** TEXT follows **

As for the logical sequence of the original paper, it goes like this: In "Optimization Algorithms from a Dynamical Perspective (V): Why the Learning Rate Should Not Be Too Small?", we introduced "Implicit Gradient Regularization" (by the same author as this paper), which pointed out that SGD implicitly contains a gradient penalty term for parameters. Formula $\eqref{eq:f}$ shows that the gradient penalty for parameters implicitly contains a gradient penalty for inputs. Furthermore, the gradient penalty for inputs is related to Dirichlet energy, which in turn can serve as a representation of model complexity. So, following this chain of reasoning, the conclusion is: SGD itself tends to choose models with relatively smaller complexity.
However, the original paper made a small mistake when interpreting formula $\eqref{eq:f}$. It stated that in the initial stage, $\Vert \boldsymbol{W}^{(t)}\Vert$ would be very close to 0, so the terms in the brackets of formula $\eqref{eq:f}$ would be very large. Therefore, to minimize the parameter gradient penalty on the right side of formula $\eqref{eq:f}$, one must make the input gradient penalty on the left side of formula $\eqref{eq:f}$ sufficiently small. However, as we know from "Understanding Model Parameter Initialization Strategies from a Geometric Perspective", commonly used initialization methods are actually close to orthogonal initialization, and the spectral norm of an orthogonal matrix is actually 1. If activation functions are considered, the spectral norm at initialization is actually greater than 1, so the assumption that $\Vert \boldsymbol{W}^{(t)}\Vert$ is very close to 0 during the initialization phase does not hold.
In fact, for a network that has not collapsed during training, the model parameters and the input/output of each layer generally maintain a stable state. Therefore, throughout the training process, $\Vert \boldsymbol{h}^{(t)}\Vert$, $\Vert\boldsymbol{W}^{(t)}\Vert$, and $\Vert\nabla_{\boldsymbol{x}}\boldsymbol{h}^{(t)}\Vert$ do not actually fluctuate much. Thus, the parameter gradient penalty on the right side is approximately equivalent to the input gradient penalty on the left side. This is my interpretation, which does not require the assumption that "$\Vert \boldsymbol{W}^{(t)}\Vert$ is very close to 0."
Summary
This article primarily introduced an inequality between two types of gradient penalty terms and provided its own proof along with a brief analysis.

** End of TEXT **
** RECORDED DATA follows **

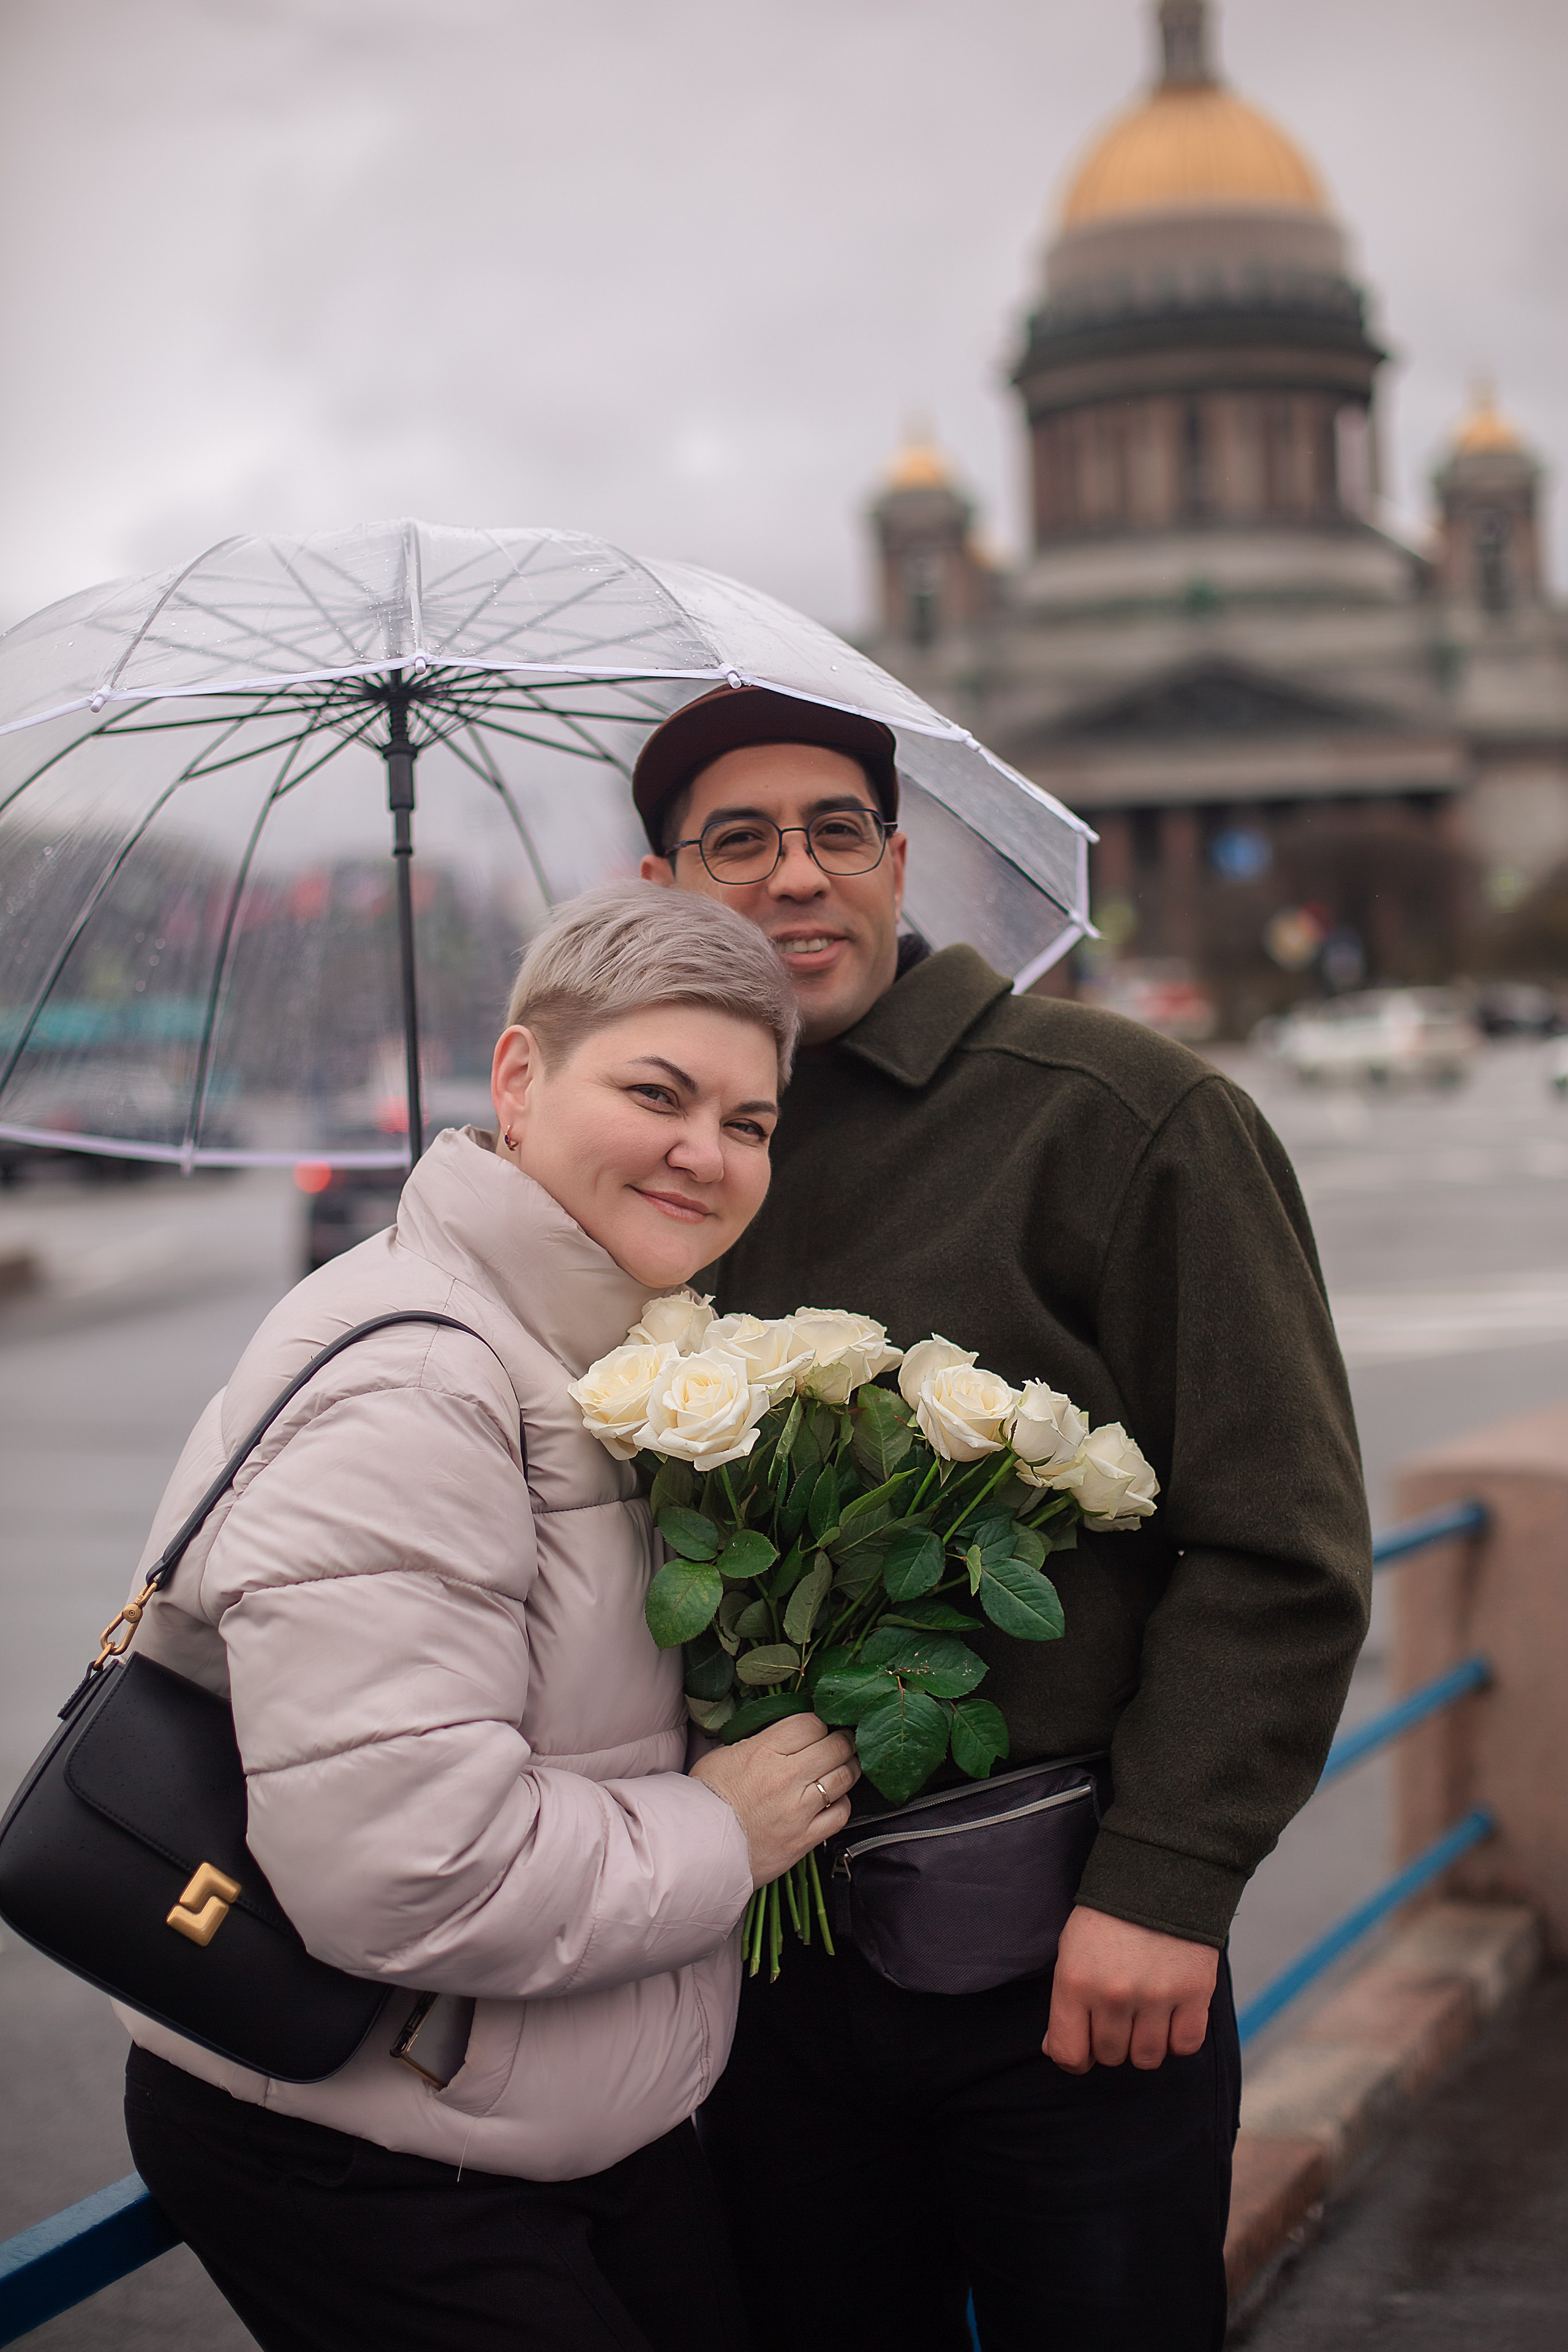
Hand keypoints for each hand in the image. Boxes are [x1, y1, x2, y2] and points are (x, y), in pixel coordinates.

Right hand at [691, 1713, 858, 1888]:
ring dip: (848, 1768)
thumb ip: (758, 1741)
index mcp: (764, 1751)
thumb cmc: (706, 1799)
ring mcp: (799, 1809)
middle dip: (843, 1740)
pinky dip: (842, 1804)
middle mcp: (786, 1777)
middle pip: (835, 1746)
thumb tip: (783, 1734)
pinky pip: (840, 1814)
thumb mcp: (725, 1755)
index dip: (819, 1722)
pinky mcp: (805, 1838)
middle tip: (842, 1741)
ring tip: (843, 1766)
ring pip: (844, 1777)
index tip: (819, 1728)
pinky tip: (833, 1801)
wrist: (698, 1849)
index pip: (811, 1723)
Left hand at [1043, 1905, 1217, 2072]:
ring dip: (1144, 2043)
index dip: (1075, 2058)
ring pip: (1147, 2058)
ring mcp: (1157, 1996)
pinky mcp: (1194, 1993)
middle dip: (1111, 2041)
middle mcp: (1114, 1994)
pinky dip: (1177, 2038)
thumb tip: (1058, 2052)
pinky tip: (1170, 2014)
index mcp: (1076, 1981)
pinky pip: (1184, 2046)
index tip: (1084, 2046)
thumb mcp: (1071, 1951)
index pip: (1069, 2053)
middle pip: (1110, 2057)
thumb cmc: (1108, 1917)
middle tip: (1118, 2012)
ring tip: (1144, 2012)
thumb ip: (1064, 2004)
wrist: (1159, 1875)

** End of RECORDED DATA **

## EXERCISE REQUIREMENTS
[1] In the passage on gradient penalties, rewrite the stretch from "As for the logical" through "relatively smaller complexity.", changing "SGD" to "stochastic gradient descent".
[2] According to the passage on gradient penalties, what is the spectral norm of an orthogonal matrix?

## SOLVED TASKS
[1]
As for the logical sequence of the original paper, it goes like this: In "Optimization Algorithms from a Dynamical Perspective (V): Why the Learning Rate Should Not Be Too Small?", we introduced "Implicit Gradient Regularization" (by the same author as this paper), which pointed out that stochastic gradient descent implicitly contains a gradient penalty term for parameters. Formula $\eqref{eq:f}$ shows that the gradient penalty for parameters implicitly contains a gradient penalty for inputs. Furthermore, the gradient penalty for inputs is related to Dirichlet energy, which in turn can serve as a representation of model complexity. So, following this chain of reasoning, the conclusion is: stochastic gradient descent itself tends to choose models with relatively smaller complexity.

[2] 1